折りたたみ自転車の中でも、縦折れ式折りたたみ自転車は独自の構造を採用している物が多く、個性的なモデルがほとんどだ。5Links2は16インチの縦折れ式折りたたみ自転車で、Sliding Head Systemを採用した縦折れ式折りたたみ自転車だ。

フレームはアルミフレームを採用。ブレーキは前後ともデュアルピボットタイプのキャリパーブレーキとなっている。変速関連は、シングルギア・内装5段変速(シマノ・NEXUS)・外装9段変速(シマノ・CAPREO)の3種類があり、今回試乗したのは外装9段変速仕様に試乗。(その後シングルギア・内装5段変速にも試乗した。)

乗車姿勢はサドルよりもハンドルが高いアップライトな乗車姿勢となる。身長183cmの自分でさえ、アップライトな乗車姿勢と感じたため、前傾姿勢で乗る自転車ではないと思う。フロントフォークの装着位置等が通常の折りたたみ自転車とは違うためかハンドリングは独特。ハンドルの動きに対して少し敏感に動くという感覚があった。個人的には乗車姿勢と相まってスピードを出して、コーナーでは車体を傾かせてスポーティな走りをする自転車という雰囲気には感じなかった。

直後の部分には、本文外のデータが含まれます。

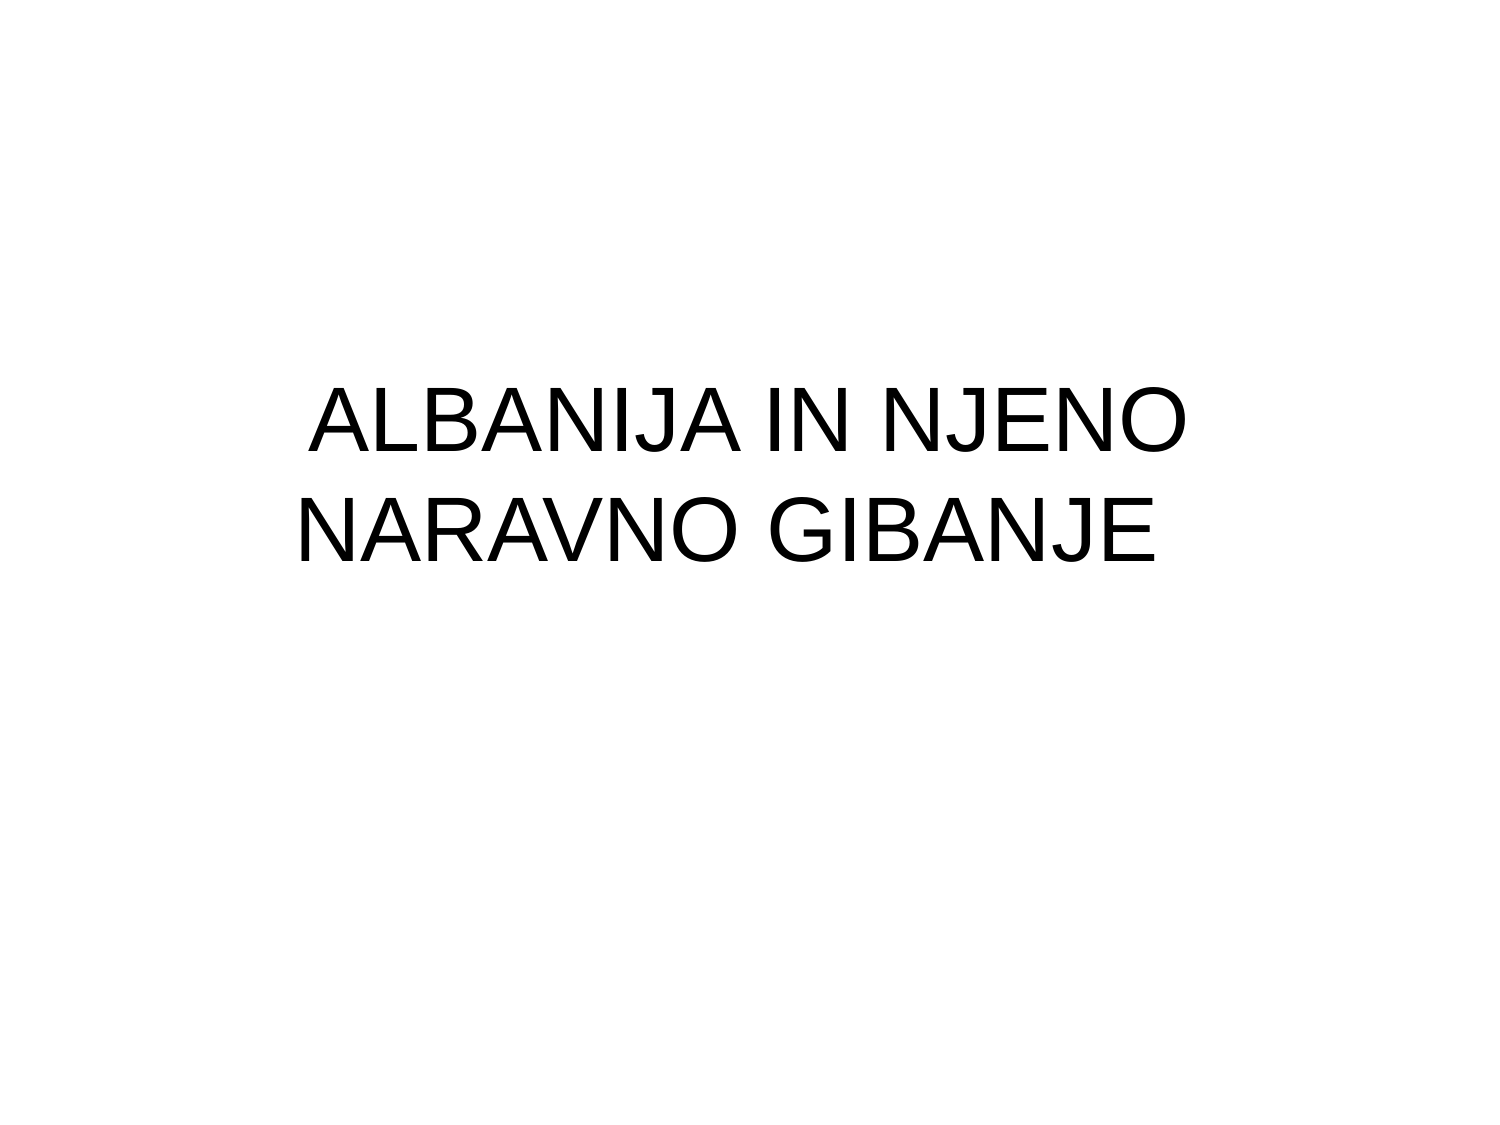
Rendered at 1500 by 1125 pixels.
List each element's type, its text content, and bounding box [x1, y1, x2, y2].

走りに関してはアップライトな姿勢に関わらずスポーティだと思ったこと。フレームに折りたたみ機構が無いためか、横折れ式折りたたみ自転車によくあるペダルを漕いでも進みにくい感じは無く、この手の折りたたみ自転車としてはよく進む。乗車姿勢がママチャリみたいにアップライトなのでチグハグな走りとも言える。

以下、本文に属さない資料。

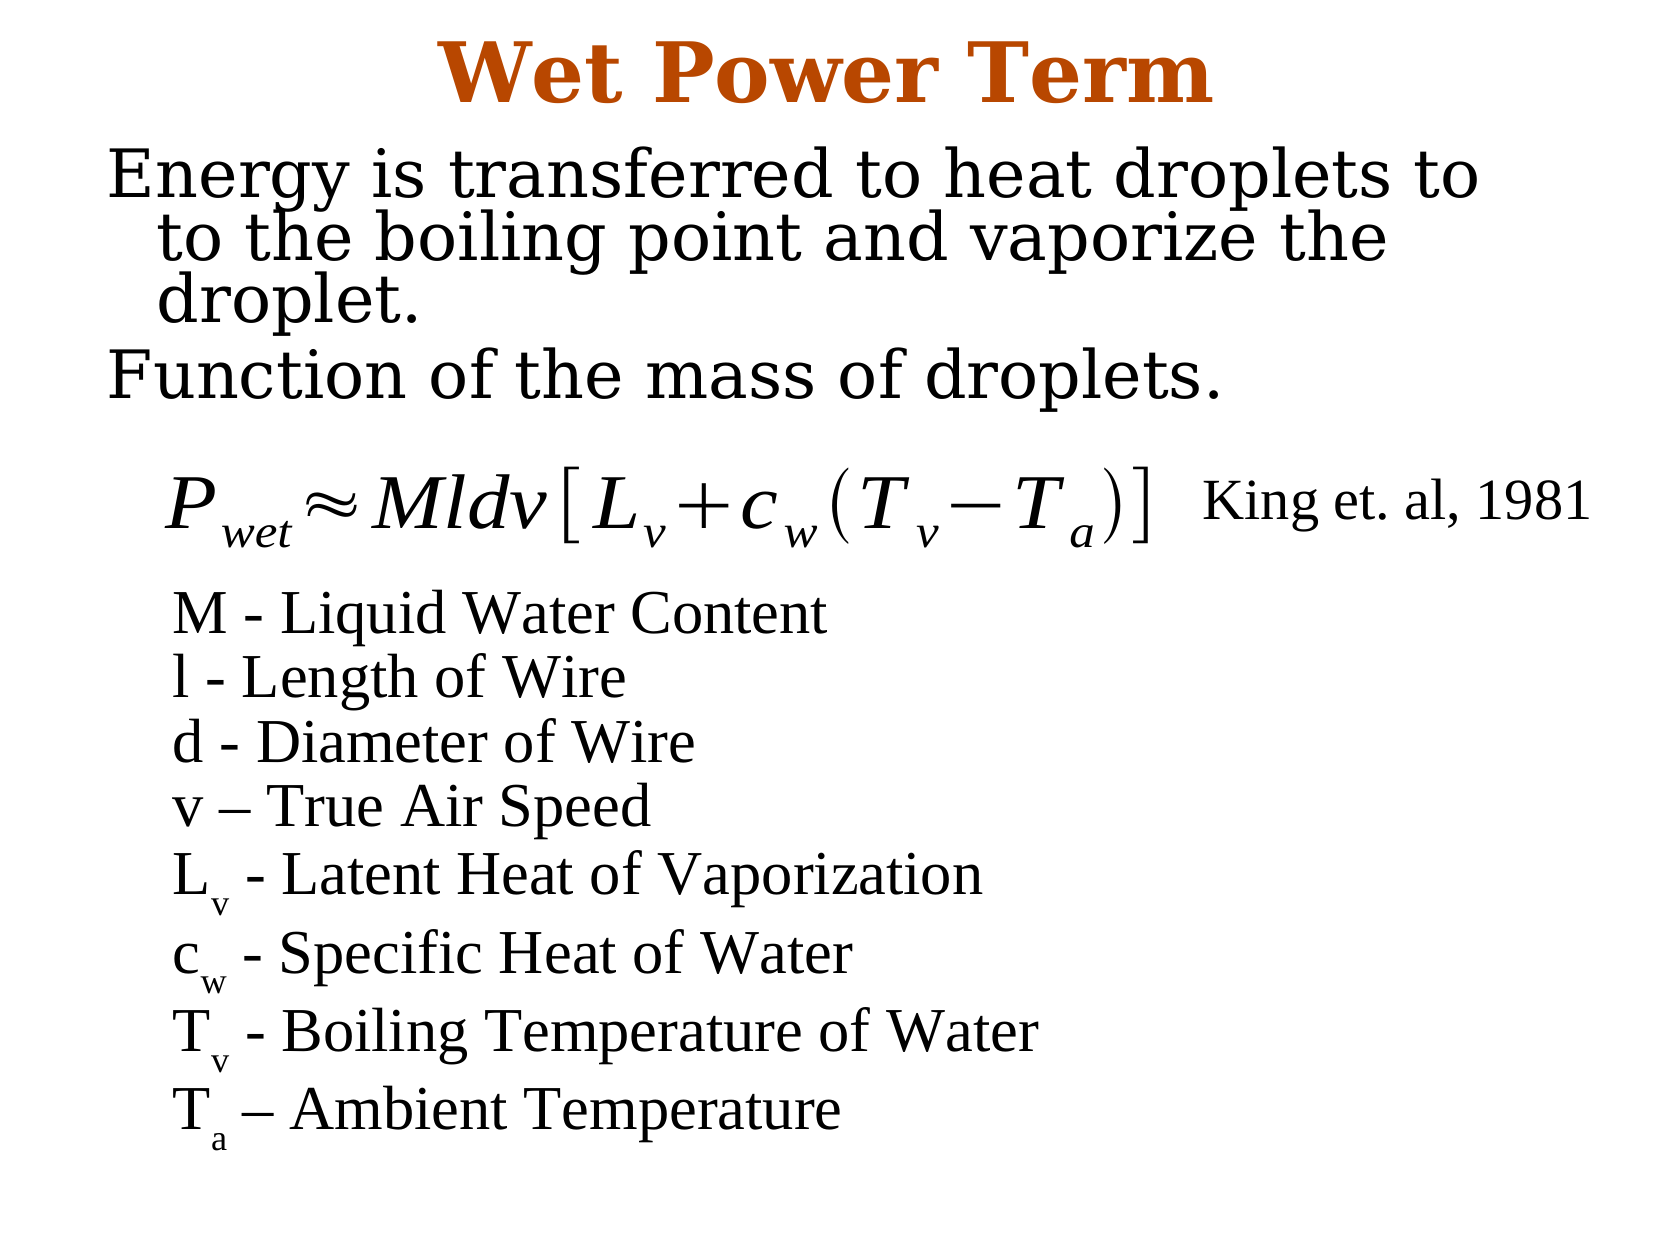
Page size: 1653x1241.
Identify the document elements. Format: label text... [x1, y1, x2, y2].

chart [154, 459, 1160, 557]
list Energy is transferred to heat droplets to to the boiling point and vaporize the droplet. Function of the mass of droplets. [75, 140, 1576, 427]
text_box King et. al, 1981 [1188, 464, 1639, 545]
text_box M - Liquid Water Content l - Length of Wire d - Diameter of Wire v – True Air Speed Lv - Latent Heat of Vaporization cw - Specific Heat of Water Tv - Boiling Temperature of Water Ta – Ambient Temperature [158, 574, 1351, 1201]
title Wet Power Term [0, 7, 1653, 151]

ブレーキは前後キャリパーブレーキで、シティコミューターとしてのコンセプトからみれば必要十分の制動力。ただ飛ばして走るには物足りないと思う。この件に関して2018年にサイクルドリームフェスタで話を伺った所、小径車で制動力を上げすぎると転倒する危険があるためこのような部品構成を採用していると語っていた。制動力について不満がある場合は、フロントブレーキケーブルの内装部分の取り回しを外装仕様にしたり、ブレーキシューの交換の改造を行えば制動力が上がるとのことだ。

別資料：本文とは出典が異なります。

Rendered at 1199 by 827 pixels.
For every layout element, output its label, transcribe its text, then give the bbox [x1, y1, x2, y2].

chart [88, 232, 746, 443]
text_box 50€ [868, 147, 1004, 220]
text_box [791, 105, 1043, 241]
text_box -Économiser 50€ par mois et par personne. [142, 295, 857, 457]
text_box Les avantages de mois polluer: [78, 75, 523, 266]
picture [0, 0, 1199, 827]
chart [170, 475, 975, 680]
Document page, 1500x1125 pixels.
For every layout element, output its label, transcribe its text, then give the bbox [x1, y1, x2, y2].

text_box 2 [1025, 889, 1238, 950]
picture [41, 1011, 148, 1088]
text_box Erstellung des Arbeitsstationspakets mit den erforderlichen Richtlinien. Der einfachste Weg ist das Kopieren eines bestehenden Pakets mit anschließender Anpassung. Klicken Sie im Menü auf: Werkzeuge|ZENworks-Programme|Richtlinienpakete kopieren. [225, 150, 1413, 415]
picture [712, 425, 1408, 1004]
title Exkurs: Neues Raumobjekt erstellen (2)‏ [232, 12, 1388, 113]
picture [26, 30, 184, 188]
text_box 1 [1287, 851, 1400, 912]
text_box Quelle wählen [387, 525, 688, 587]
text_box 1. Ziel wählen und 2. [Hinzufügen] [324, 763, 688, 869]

5links2の良さは、縦折れ式折りたたみ自転車では、汎用性があることだろう。折りたたみ時は、OX PECOやPacific Cycles Carry meのような超小径縦折れ式折りたたみ自転車のようにコンパクトではないが、これらの超小径車よりも車体サイズが大きいため、乗車姿勢は普通に乗ることができる。タイヤサイズも16インチなので、汎用的に使用するのならギリギリのサイズだろう。

5Links2の折り畳み方法

5Links2の折りたたみの特徴は主に2つある。1つ目は折りたたみ方法が縦折れ式で折りたたみ時は床面積が少ないこと。フレームに折りたたみヒンジが無いため、折りたたみ部が削れて摩耗する問題を防いでいる。2つ目の特徴に関しては、5Links2をずっと使ってもらうために拘った部分だと語っていた。

5Links2のグレード

5Links2には、シングルギアの161、内装5段変速の165、外装9段変速の169の3種類がラインナップされている。シングルギアの161、内装5段変速の165、外装9段変速の169の全モデルに試乗できたので紹介したい。

5Links2 161:84,240円(税込)

・折りたたみサイズ:40cm×102cm×34cm
・本体重量:約9.3kg
・変速機:1段(前53T・後ろ16T)
・タイヤサイズ:16×1.25 KENDA KWEST

5Links2では一番安いモデルが5Links2 161。カラーリングは1色でギアも1枚しかないので短距離用の自転車とも言える。内装5段変速仕様の5Links2 165や、外装9段変速の5Links2 169みたいに、ギアが沢山あるわけではないため、ダイレクトに進む感覚はグレードの中では1番。ギア比は軽めで高速走行するのには向かない。フレームにはディレイラー台座があるため後から変速機を装着することも可能だ。

5Links2 165:113,400円(税込)

・折りたたみサイズ:40cm×102cm×34cm
・本体重量:約10.3kg
・変速機:内装5段(前53T・後ろ14T SHIMANO NEXUS INTER-5)
・タイヤサイズ:16×1.25 KENDA KWEST

5Links2の中では、唯一の内装変速仕様。シングルギア仕様の161や外装9段変速仕様の169と比較すると、ゆったりとしたペダリングで走る仕様。停車時でも変速できスポーティさが少ないモデルのため、一番5Links2らしいモデルとも言える。

5Links2 169:142,560円(税込)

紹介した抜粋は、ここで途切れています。